Primer Tiempo
- Cover of the first edition
- Author: Mauricio Macri
- Cover artist: Planeta DeAgostini
- Language: Spanish
- Subject: Presidency of Mauricio Macri
- Publisher: Planeta DeAgostini
- Publication date: 2021
- Publication place: Argentina
- Pages: 302

= Primer tiempo =

2021 book by Mauricio Macri

Primer tiempo is a 2021 memoir by Mauricio Macri, president of Argentina from 2015 to 2019.

==Background==
Mauricio Macri served as president of Argentina from 2015 to 2019, and implemented policies that opposed those of Peronism, which ruled the country for many years before that.

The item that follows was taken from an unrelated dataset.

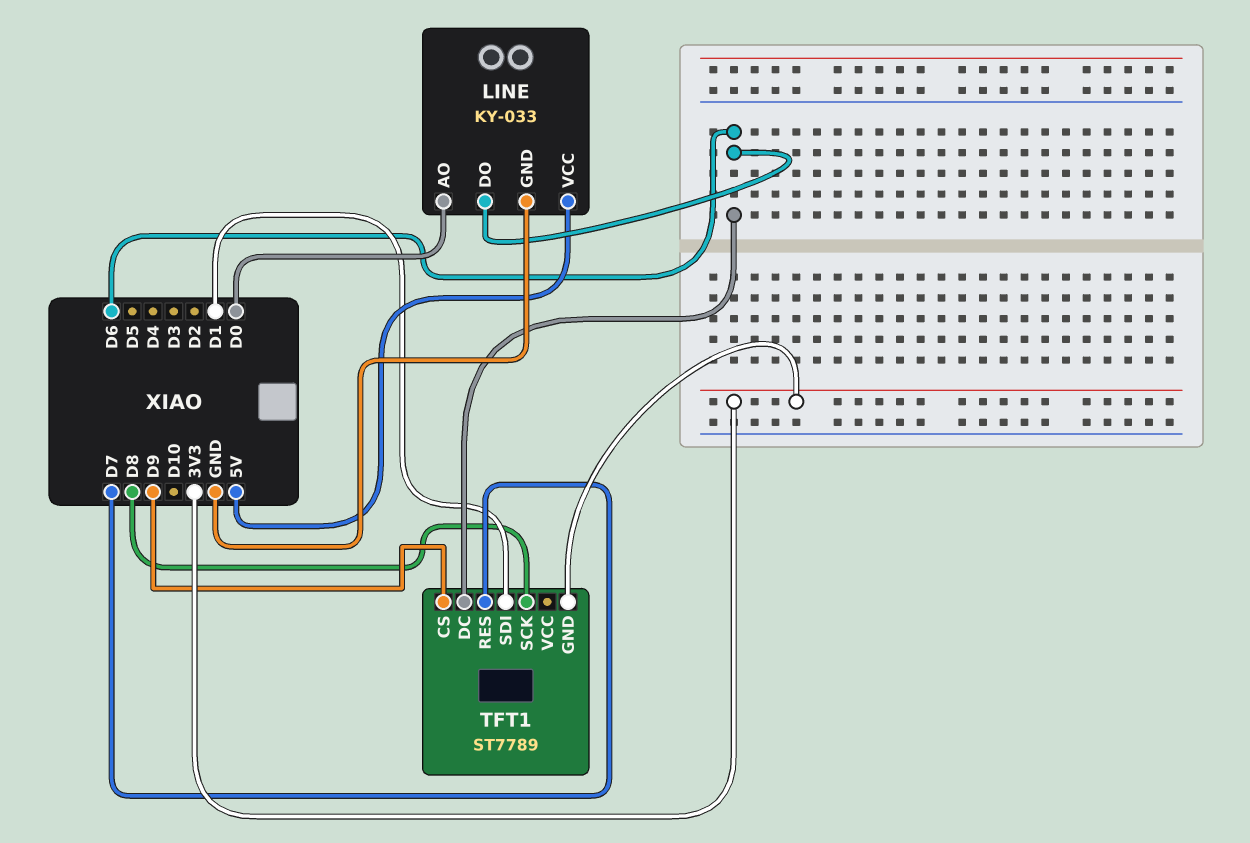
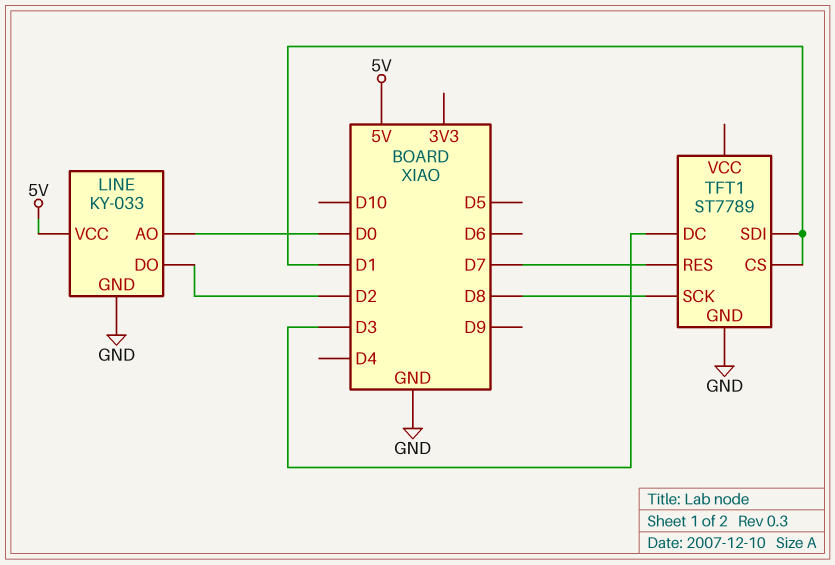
LINE pin DO: D6 -> D2
TFT1 pin CS: D9 -> D1
TFT1 pin DC: D6 -> D3
TFT1 pin GND: 3V3 -> GND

He lost the 2019 elections, and Peronism returned to the government. He made little political activities after that point, and wrote the book in secrecy. It was revealed only three months it was out for sale. The idea to write the book was based on A Promised Land, the memoir of US president Barack Obama. Several other Argentine politicians wrote memoirs by this time, such as Cristina Fernández de Kirchner's Sinceramente, Patricia Bullrich's Guerra sin cuartel, Ricardo López Murphy's Más prosperidad, menos incertidumbre and María Eugenia Vidal's Mi camino. The former minister Pablo Avelluto, who helped to order Macri's ideas, thought that Macri is helping to cement a tradition from the United States.

==Sales==
The book was a huge success. It had four editions on the first week, nearly 85,000 books, and 70% of those were already bought by then. Those statistics did not count the sales of ebooks nor the preorders at the e-commerce page Mercado Libre.

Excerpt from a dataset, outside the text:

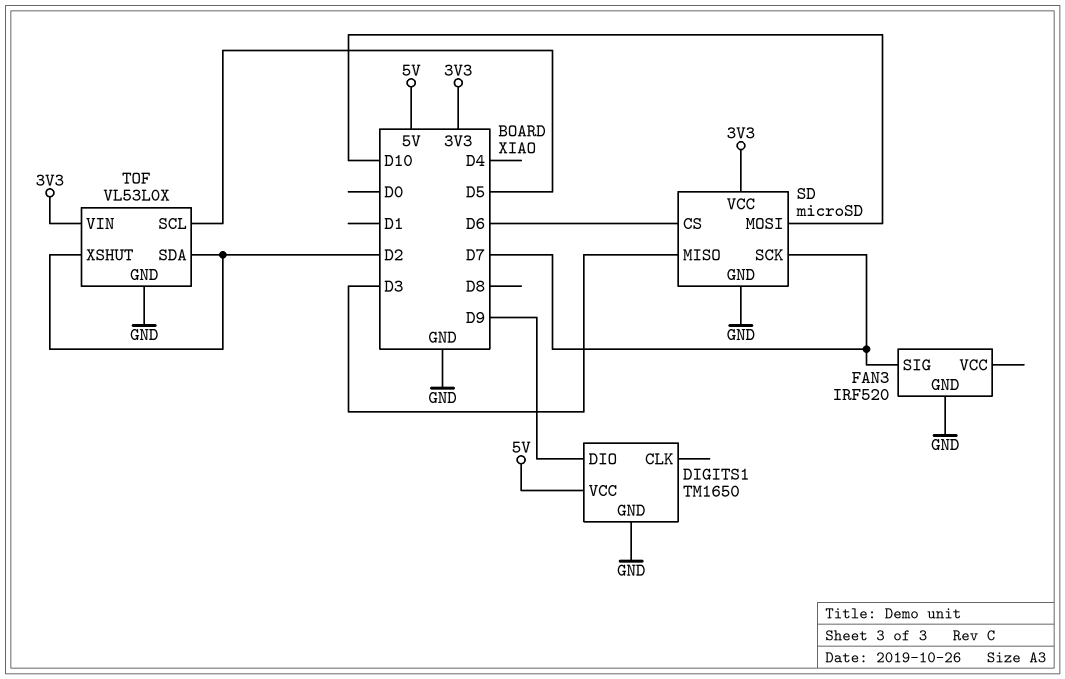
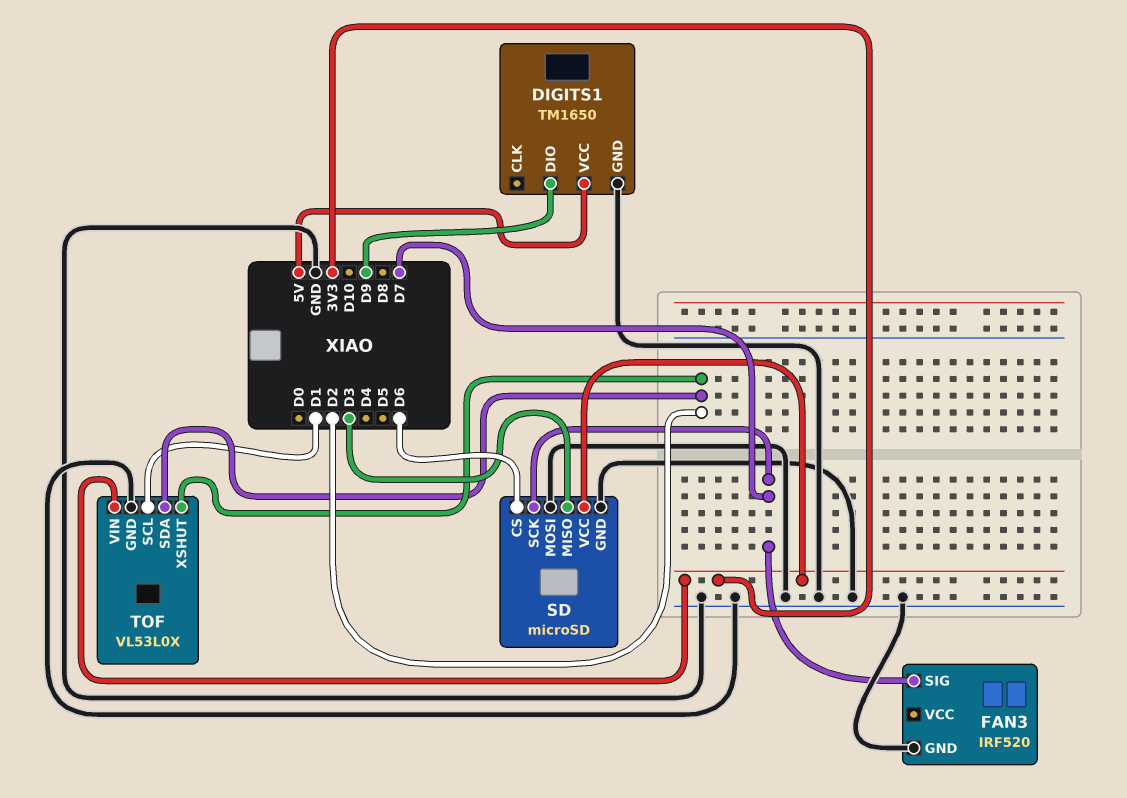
SD pin MOSI: D10 -> GND
TOF pin SCL: D5 -> D1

A number of bookstores refused to sell the book for political reasons. "Librería Sudestada", for instance, published an image of the book with a rotten tomato over it, and justified it by blaming Macri for the economic crisis. This was criticised by writers such as Jorge Fernández Díaz, Luis Majul, Marcelo Birmajer, Pola Olaixarac, Martín Kohan and Laura Di Marco, who considered it an authoritarian and antidemocratic reaction.